Taking inventory for a minute, would you say that people are less prone to keep their word, less apt to show up when they say they will be there, and generally have less integrity, than a few years ago?

When national figures disappoint you and what they say is often questioned, when ministers and clergy seem to lead two lives—one personal and the other public, when educators say that moral values can be taught without religion, is it any wonder that talk about integrity today sounds as relevant as a discussion of the fourth vertebrae of an extinct dinosaur?

“OK,” you say, “I’m with you. But what can we do to stop the erosion of character today?” More than you might think. First, let’s define our terms. Integrity is what you are—it’s the moral fiber within you that determines what you are. Character is like the flip side of the coin. It relates more to your actions—what you do.

The foundation of integrity is an old-fashioned moral belief that there is a God in heaven who cares about what happens on planet Earth. It is based on the fact that He calls some things right and other things wrong.
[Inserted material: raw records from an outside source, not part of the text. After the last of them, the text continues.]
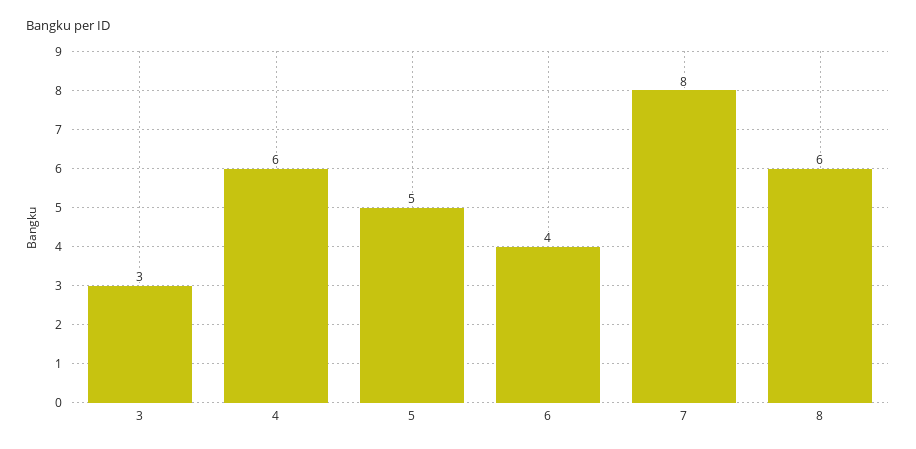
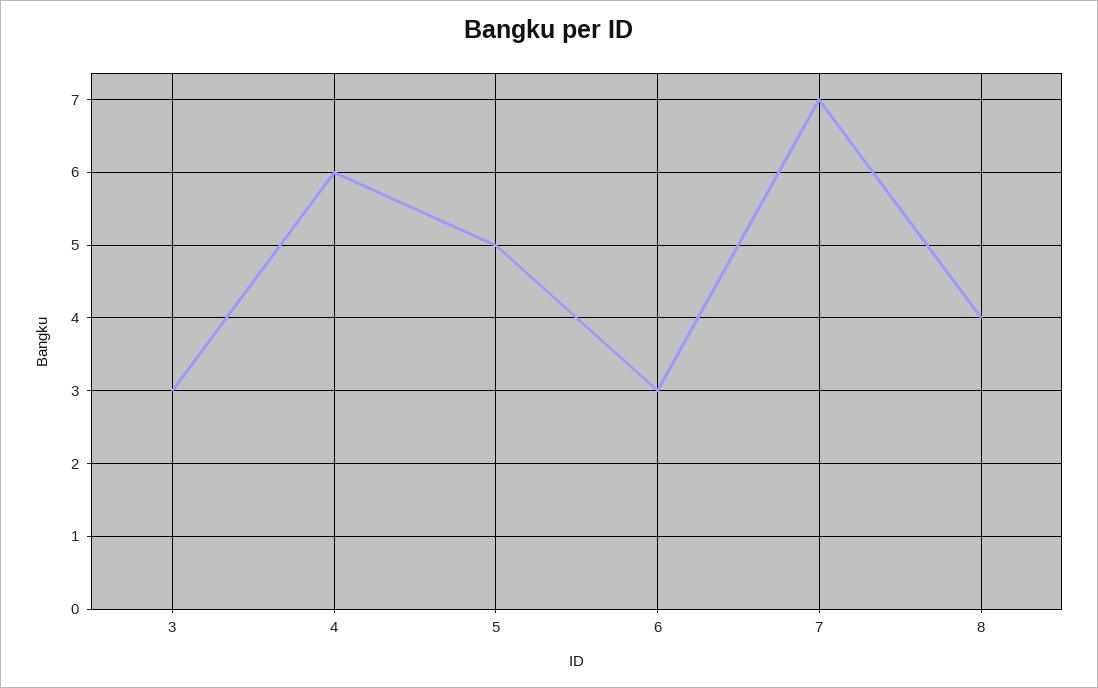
  {
    "3": 3,
    "4": 6,
    "5": 5,
-   "6": 4,
+   "6": 3,
-   "7": 8,
+   "7": 7,
-   "8": 6
+   "8": 4
  }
The Ten Commandments were not given as “Ten Suggestions” or “Ten Ideas about Morality.” They were both negative and positive as God said, “This is wrong and these things are right.”

Another foundation stone of integrity is responsibility and accountability, which, like two oars of a little rowboat, keep your life on an even keel.

Shortly before his death, author James Michener talked about the changes which he had seen in his generation. He said that the old days were not really so great but that a generation ago men and women considered some things right and others wrong. They didn’t always do right, but they knew the difference. But today, he contended, individuals who don’t know the difference are dangerous and a threat to society.

John Souter, in an article entitled, “That Missing Word: Integrity,” says that there are four enemies of integrity. He describes them as deception, shallowness, artificiality, and expediency.

Deception was what Abraham used when he didn’t want to admit that Sarah was his wife. “She is my sister,” he said—which was a half-truth.

Shallowness, the second enemy of integrity, is the belief that it doesn’t really matter. “Everybody’s doing it,” people say, excusing their behavior. Shallowness is the refusal to take an unpopular stand, saying, “It’s not my fight.” Character is the result of convictions, which are the foundation of integrity.

Artificiality is the curse of our day. “How are you doing?” someone asks, and you respond, “Oh, just fine.” You are not, but neither do you want the emotional involvement of giving an honest answer.

Expedience, the fourth enemy of integrity, is the path of least resistance, the short-cut. It is the presumption that if your wife will never know, it’s OK to do it. It is sacrificing the permanent on the altar of the expedient, and it is the curse of our day. No matter what the cost, integrity is worth it.